Detailed circuit diagram is shown in unit circuit design. This scheme can control each LBD individually, or each row or column separately. It can form rich patterns or patterns. The display part does not need extra chips. The circuit is simple, and the layout and wiring of PCB are easy and beautiful. In summary, considering that there are not too many LBDs to be controlled, and the matrix can form more abundant patterns, the layout and wiring of PCB board are also more beautiful, the second option is chosen. Scheme 1: Triode first stage drive. Driven by 1 9012, a row of 16 LBDs. The working current of each LBD is 10-15 mA and 16 x (10-15) is 160-240 mA, so a large current can be supplied by a triode. When a row is lit at the same time, it can meet the requirements of luminous work. When a light is on, it will not affect the work of LBD due to its very short duration. Scheme 2: Power amplifier chip. It can achieve good amplification and drive, stable performance and good effect, but the price is higher than the transistor, and the circuit is obviously more complex than the first scheme. In summary, the transistor drive circuit is simple, cost-effective, and can complete the driving role well. Choose the first option. The single chip computer controls the LBD of matrix arrangement to display in sequence. Seven display patterns or patterns are designed in the system, which are: (1) from inside to outside and from outside to inside in turn; (2) odd and even rows interleaving; (3) one row of axes scanning clockwise; (4) two middle rows of axes closing to both sides; (5) four different colors of lights interleaving; (6) single lights illuminating from the innermost circle outward in a spiral way; (7) Four adjacent rows and four relative rows are interlaced. The display part consists of 128 patch light-emitting diodes divided into eight rings, each consisting of 16 rings, which is equivalent to a matrix of 8 rows and 16 columns. These LEDs have four colors: red, yellow, blue and green. Each circle is arranged in the same color from inside to outside with green, red, yellow, blue, green, yellow, yellow, blue.
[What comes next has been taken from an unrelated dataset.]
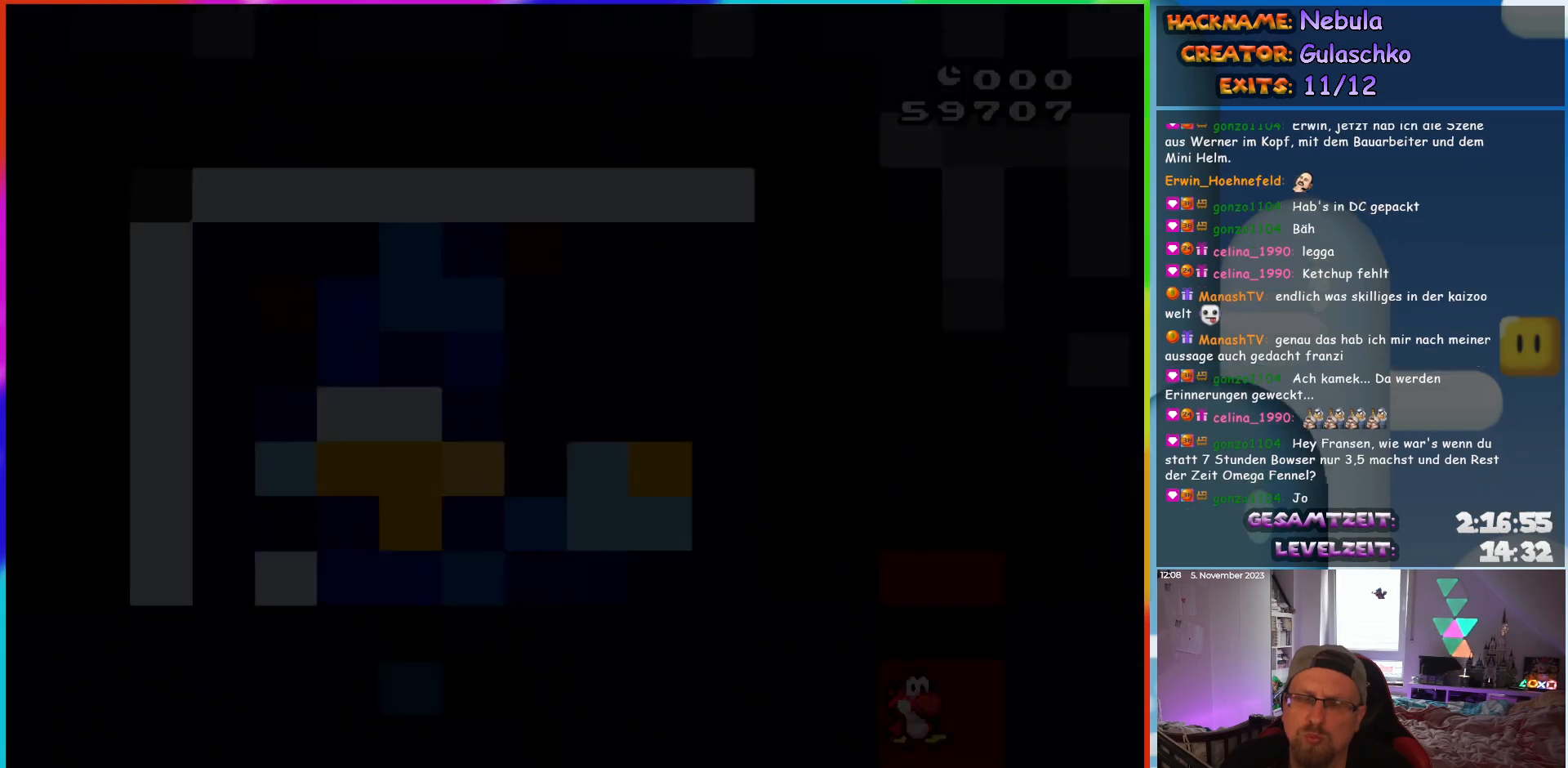
{"buttons": ["Y"], "events": []}
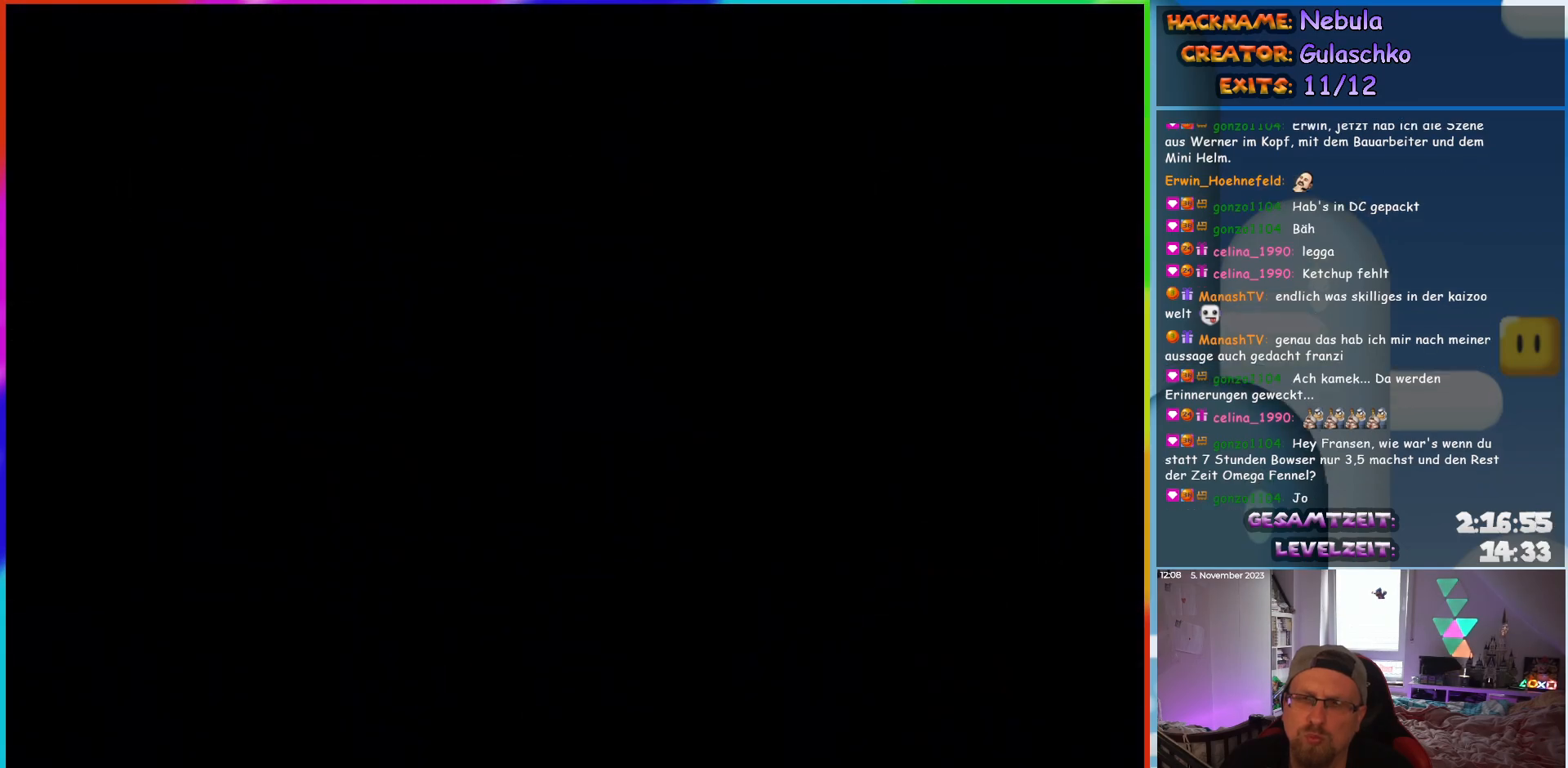
{"buttons": ["Y"], "events": []}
Each row of 16 LED’s anodes are connected together and eight output lines are connected to P1.0-P1.7 ports of MCU’s I/O port respectively; each row of 8 LED’s cathode is connected together and 16 output lines are connected to MCU’s P.0-P.7 and P.2.0-P.2.7 ports respectively. The control part is mainly completed by the minimal system of single chip computer. A single chip AT89S51, two 74HC373 latches, 12M crystal arrays and some corresponding resistors and sockets are adopted. Eight 9012 transistors in the drive part are also connected to this part. Eight output signals of P1 port are used as 8-line selective signals, and 16 output signals of P0 and P2 port are used as control signals to control 16 LEDs in each loop separately.
The output signal is amplified by 9012 to drive the light emitting diode.